In WCF service, I recreated the certificate from the array of bytes:
public void SendDocument (byte[] binaryCert)
{
X509Certificate2 cert = new X509Certificate2(binaryCert, "password");
...
But when using the certificate to sign a xml, I got the error "Keyset does not exist":
if (cert.HasPrivateKey) // WORKS!!!
{
signedXml.SigningKey = cert.PrivateKey; // THROW "keyset does not exist" EXCEPTION
...
In my computer, the application works 100%! But in the WebServer, I got this error!

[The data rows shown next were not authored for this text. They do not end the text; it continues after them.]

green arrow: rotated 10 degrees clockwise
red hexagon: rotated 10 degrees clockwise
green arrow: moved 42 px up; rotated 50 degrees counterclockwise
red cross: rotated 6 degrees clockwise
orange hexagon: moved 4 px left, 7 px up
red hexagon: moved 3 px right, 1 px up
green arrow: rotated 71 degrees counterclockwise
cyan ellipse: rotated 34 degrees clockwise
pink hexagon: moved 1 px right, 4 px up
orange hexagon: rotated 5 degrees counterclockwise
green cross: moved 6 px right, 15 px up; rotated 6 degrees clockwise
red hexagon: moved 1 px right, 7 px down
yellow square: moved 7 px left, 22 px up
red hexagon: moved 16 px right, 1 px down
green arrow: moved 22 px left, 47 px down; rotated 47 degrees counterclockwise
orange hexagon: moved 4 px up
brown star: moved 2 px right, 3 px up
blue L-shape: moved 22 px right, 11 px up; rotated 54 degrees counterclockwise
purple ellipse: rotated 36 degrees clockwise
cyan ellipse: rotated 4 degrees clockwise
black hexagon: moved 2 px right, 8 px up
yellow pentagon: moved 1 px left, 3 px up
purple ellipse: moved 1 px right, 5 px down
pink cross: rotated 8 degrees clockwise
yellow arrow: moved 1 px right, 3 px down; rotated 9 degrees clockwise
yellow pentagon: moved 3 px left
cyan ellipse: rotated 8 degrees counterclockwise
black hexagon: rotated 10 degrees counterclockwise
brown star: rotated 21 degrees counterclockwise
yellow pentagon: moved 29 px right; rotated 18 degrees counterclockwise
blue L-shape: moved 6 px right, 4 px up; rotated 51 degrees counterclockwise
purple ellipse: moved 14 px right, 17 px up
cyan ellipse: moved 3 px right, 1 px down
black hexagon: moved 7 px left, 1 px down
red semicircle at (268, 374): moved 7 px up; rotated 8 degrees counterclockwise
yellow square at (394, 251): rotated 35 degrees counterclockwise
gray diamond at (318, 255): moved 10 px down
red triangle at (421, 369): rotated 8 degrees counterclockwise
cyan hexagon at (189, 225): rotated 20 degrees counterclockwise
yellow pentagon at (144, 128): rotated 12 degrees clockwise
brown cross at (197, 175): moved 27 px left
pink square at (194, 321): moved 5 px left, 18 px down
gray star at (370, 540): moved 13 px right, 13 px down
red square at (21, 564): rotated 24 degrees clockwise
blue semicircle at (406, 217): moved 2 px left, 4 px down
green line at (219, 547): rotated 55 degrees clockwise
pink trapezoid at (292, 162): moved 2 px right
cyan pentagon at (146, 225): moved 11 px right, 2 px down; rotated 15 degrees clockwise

The question is: even X509Certificate2 recreated from an array of bytes, I need some special permission to access private key?
Thank you!
Answer
If you are using windows server 2008 or windows 7, then you need the permission to read private key.
- use FindPrivateKey tool to find path. For example:
FindPrivateKey My LocalMachine -n "CN=MyCert" –a
it returns the path: C:\ProgramData\Microsoft\Crypto\RSA\MachineKeys[File Name]
Go to that path and open file properties
Go to security tab
Click on "Edit" then "Add"
In opened dialog write: IIS AppPool\[your application pool name] and click OK
Now your application pool has permission to read this private key.